Reputation: 347
I am having trouble spliting a simple character column into 3 columns depending on the content of the column. A very easy example:
data <- data.frame(x = c("GUIC01", "GUI02"))
> data
x
1 GUIC01
2 GUI02
I want to create the columns, to produce this:
> desired
x Parc TipusBassa Num
1 GUIC01 GUI C 01
2 GUI02 GUI <NA> 02
Basically if the cell has a c in the middle, it must "create" a column where it says so and split the rest of the content of the cell. So far I tried this approach:
data<-if_else(nchar(data$x) == 5,
separate(data, into = c('Parc','Num'), sep = c(3)),
separate(data, into = c('Parc', 'TipusBassa','Num'), sep = c(3,4)))

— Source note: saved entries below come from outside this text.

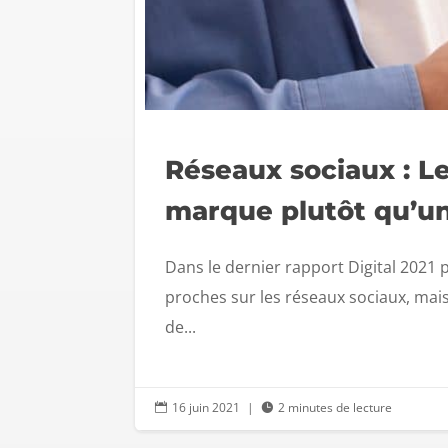
Réseaux sociaux : Le
marque plutôt qu’un
Dans le dernier rapport Digital 2021 
proches sur les réseaux sociaux, mai
de...
16 juin 2021
|
2 minutes de lecture



What I am missing? Thanks a lot!
Upvotes: 1
Views: 76
Reputation: 389325
You can use tidyr::extract
and pass the regex to extract values in different columns.
tidyr::extract(data, x, c('Parc', 'TipusBassa', 'Num'),
'([A-Z]{3})([A-Z]?)([0-9]{2})', remove = FALSE)
# x Parc TipusBassa Num
#1 GUIC01 GUI C 01
#2 GUI02 GUI 02
Upvotes: 1
Reputation: 522752
We can use the base string functions here:
data$TipusBass <- ifelse(sub("^.*(.).{2}$", "\\1", data$x) == "C", "C", NA)
data$Num <- sub("^.*(..)$", "\\1", data$x)
data
x TipusBass Num
1 GUIC01 C 01
2 GUI02 <NA> 02
Data:
data <- data.frame(x = c("GUIC01", "GUI02"))
Upvotes: 1